We tried to get someone with a beevac to come but they were too busy so rang another beekeeper who gave lots of advice about how it could be done. As the alternative is that the home owners get pest control to destroy them, we decided to give it a go. We'll have to wait until next week though when the owners are away because of danger that the bees might get into the house.

Meanwhile they had found another colony in an apple tree. These had built several combs, so have been there a while. We got them into a nucleus box by cutting the comb off and laying it into the box. There was brood, but very little stores.

The swarm had set up home in this apple tree 

They had built several combs
We got them into a nucleus box

We returned the next day and hung most of the comb under the bars slung with strips of cloth. This was quite difficult and we are unsure if it is going to work. We also gave them a feeder board with a mix of candipolline and fondant.
The next day we cleared the remaining bees out of the Postie hive who we think were all robbers and got it closed up.
The Paddypines were very active and several fanning at the entrance. We think the queen went on her maiden flight.
We are going to take the Apple tree nucleus to Clovelly for a holiday together with the ones from the attic if we manage to remove them next week.

On Saturday 30th July we got a call from another neighbour in the village to say that some bees, or wasps, were building a nest in their garden. We went to take a look and it was a medium sized swarm hanging off a trellis. It was over some steps up to the garden. A bit tricky but we managed to get them straight into a nucleus box. Mick returned after dark to collect them and we set them up next to the Paddies.
The next day we started feeding them and moved the Paddies across the field so the flying bees return to the new nucleus - the Kings.

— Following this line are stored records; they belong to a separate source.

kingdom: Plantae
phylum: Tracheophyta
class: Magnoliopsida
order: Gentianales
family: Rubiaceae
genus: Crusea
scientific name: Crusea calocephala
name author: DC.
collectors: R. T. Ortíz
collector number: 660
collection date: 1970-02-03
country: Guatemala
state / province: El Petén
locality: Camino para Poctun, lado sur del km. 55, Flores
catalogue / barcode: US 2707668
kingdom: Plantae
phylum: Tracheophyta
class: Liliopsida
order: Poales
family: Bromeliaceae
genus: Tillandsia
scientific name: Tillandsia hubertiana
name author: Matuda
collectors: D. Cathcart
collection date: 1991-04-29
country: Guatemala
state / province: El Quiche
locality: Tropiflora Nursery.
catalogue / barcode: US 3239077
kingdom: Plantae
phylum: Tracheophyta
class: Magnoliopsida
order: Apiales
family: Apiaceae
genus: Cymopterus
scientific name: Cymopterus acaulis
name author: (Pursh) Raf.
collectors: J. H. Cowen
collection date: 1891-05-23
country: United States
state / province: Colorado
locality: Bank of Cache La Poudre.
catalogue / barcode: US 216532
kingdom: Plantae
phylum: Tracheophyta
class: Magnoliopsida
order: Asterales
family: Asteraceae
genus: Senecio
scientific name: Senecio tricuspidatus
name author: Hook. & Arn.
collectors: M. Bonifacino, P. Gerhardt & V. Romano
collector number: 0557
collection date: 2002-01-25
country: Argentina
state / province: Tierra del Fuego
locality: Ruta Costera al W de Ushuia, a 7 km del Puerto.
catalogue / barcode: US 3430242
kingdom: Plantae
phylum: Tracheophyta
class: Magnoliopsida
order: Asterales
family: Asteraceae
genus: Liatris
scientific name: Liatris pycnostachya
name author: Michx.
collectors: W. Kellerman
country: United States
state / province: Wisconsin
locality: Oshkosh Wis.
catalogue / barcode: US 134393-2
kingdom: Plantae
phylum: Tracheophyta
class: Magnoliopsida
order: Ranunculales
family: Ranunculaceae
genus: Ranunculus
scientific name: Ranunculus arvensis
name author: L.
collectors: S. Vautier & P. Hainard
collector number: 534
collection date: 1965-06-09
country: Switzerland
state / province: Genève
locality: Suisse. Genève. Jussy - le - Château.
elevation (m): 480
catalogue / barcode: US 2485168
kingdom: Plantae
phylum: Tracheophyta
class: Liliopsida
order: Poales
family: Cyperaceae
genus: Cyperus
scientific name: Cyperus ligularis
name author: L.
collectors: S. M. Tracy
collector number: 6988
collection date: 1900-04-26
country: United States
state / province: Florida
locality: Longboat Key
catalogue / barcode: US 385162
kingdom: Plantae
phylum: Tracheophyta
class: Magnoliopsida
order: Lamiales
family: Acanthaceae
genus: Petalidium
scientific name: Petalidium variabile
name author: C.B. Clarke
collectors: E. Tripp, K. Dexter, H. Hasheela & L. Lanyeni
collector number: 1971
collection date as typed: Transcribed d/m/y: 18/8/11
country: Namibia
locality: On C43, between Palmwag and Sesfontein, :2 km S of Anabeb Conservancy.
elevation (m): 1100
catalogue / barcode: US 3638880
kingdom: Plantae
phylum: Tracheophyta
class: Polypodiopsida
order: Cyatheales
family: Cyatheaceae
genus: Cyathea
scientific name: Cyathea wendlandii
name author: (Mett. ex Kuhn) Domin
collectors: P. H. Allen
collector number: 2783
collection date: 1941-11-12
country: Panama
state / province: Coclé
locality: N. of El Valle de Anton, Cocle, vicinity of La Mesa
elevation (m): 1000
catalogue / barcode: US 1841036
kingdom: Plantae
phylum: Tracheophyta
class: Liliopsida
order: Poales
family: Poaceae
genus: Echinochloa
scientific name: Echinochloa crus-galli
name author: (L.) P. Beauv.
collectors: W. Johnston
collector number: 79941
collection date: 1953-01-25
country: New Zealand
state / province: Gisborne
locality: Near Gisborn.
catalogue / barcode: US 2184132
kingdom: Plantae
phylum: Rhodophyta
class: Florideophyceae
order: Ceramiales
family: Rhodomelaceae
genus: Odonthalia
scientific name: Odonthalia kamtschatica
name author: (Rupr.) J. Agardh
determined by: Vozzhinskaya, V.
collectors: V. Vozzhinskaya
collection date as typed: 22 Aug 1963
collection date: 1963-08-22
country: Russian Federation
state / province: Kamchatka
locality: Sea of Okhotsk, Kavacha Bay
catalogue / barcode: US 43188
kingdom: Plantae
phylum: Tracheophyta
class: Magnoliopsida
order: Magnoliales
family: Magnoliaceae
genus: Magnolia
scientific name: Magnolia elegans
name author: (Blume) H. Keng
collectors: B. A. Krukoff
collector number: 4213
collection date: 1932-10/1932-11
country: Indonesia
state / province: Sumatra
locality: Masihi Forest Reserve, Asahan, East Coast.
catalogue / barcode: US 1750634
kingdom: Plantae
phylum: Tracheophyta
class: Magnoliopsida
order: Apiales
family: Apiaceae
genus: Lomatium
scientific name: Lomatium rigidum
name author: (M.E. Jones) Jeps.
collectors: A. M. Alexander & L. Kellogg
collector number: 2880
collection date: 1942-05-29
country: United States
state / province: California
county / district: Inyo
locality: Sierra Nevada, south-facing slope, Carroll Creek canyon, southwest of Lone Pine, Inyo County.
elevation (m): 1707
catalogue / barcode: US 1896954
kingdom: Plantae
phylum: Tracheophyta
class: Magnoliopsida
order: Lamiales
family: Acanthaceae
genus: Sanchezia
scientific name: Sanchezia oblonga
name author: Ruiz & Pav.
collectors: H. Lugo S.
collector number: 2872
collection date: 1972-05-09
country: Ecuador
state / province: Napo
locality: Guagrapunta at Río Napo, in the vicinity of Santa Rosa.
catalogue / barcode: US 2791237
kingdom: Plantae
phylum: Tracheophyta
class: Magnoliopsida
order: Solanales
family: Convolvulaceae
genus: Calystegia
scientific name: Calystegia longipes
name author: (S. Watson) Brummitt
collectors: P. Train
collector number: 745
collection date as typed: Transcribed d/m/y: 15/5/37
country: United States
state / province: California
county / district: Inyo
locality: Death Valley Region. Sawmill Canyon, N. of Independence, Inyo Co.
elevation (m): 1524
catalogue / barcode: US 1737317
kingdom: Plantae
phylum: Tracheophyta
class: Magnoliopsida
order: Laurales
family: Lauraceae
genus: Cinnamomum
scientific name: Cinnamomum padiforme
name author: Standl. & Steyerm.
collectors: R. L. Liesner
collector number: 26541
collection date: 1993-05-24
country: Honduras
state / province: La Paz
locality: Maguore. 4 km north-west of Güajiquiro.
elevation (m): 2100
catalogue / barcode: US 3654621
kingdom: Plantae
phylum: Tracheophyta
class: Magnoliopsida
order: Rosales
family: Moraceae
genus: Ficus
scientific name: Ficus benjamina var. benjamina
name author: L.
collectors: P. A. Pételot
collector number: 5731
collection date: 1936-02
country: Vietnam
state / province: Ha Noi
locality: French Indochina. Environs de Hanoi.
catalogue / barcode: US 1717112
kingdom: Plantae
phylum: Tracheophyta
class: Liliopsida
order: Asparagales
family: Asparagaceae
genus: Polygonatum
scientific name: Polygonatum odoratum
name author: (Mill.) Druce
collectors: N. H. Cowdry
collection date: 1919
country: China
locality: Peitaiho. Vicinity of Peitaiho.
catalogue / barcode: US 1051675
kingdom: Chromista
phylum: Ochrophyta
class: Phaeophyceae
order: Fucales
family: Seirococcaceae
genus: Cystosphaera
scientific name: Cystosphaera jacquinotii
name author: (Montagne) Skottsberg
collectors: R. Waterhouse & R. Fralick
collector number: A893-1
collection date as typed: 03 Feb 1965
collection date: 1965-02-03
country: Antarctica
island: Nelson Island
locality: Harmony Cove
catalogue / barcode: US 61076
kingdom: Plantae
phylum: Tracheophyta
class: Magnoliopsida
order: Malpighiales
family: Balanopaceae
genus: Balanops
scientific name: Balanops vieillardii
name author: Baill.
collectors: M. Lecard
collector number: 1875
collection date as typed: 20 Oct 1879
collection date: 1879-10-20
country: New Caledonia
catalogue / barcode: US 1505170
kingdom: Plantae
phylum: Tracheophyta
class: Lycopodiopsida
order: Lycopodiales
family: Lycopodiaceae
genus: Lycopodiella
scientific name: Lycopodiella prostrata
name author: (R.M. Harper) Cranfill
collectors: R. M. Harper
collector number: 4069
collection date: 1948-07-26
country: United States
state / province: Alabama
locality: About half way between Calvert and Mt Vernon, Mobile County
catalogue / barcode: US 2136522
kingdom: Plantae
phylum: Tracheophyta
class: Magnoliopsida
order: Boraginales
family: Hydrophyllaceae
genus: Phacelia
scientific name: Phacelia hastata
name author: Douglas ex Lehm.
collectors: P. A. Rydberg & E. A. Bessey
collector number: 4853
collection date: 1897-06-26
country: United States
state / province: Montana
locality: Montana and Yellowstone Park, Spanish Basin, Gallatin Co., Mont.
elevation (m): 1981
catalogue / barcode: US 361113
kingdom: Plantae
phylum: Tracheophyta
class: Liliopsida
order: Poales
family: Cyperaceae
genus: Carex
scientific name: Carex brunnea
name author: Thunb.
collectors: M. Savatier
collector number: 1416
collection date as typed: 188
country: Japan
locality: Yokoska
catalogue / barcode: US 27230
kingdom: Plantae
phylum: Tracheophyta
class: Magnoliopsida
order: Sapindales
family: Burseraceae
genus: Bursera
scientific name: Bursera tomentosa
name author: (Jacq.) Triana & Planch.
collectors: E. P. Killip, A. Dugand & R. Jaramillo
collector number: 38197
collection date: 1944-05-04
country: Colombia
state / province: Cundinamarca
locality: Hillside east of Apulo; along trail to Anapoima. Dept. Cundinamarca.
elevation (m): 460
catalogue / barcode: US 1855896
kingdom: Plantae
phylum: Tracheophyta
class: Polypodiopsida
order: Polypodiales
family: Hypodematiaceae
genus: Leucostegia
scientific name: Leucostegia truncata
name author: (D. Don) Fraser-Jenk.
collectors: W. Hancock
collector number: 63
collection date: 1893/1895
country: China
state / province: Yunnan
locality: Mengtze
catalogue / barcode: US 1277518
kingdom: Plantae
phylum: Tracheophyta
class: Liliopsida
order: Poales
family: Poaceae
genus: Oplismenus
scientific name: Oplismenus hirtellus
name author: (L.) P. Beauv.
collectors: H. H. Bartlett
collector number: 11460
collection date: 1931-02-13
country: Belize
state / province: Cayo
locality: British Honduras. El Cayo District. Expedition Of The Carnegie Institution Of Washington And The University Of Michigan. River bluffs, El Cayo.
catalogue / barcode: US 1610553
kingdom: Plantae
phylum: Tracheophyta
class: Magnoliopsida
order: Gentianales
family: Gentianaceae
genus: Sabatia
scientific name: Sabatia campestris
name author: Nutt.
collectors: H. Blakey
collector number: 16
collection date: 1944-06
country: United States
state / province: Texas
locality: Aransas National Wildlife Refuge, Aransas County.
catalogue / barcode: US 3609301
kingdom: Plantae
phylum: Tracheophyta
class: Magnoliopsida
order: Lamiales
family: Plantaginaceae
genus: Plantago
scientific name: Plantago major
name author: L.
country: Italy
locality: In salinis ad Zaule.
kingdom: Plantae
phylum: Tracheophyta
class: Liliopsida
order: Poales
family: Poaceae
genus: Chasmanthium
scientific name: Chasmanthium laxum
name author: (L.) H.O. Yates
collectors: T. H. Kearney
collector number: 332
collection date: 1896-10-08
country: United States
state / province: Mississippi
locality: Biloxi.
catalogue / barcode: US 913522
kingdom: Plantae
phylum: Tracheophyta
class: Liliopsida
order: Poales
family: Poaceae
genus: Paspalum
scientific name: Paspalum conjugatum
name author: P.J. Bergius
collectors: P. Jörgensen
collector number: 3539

The swarm is hanging from the trellis above some steps

It was a bit tricky but we got them

Not sure if this was a primary or a cast, reasonable size though

We also heard from the house owner where the bees above the dormer are that they have all gone. I had my suspicions that previous bees had been poisoned there. Maybe the bees decided it wasn't such a good place to live after all. We were both rather relieved as it was going to be a rather difficult job.
We moved the Paddies back to next to the Kings and will try again on the next sunny day. A lot of the bees had gone but not enough.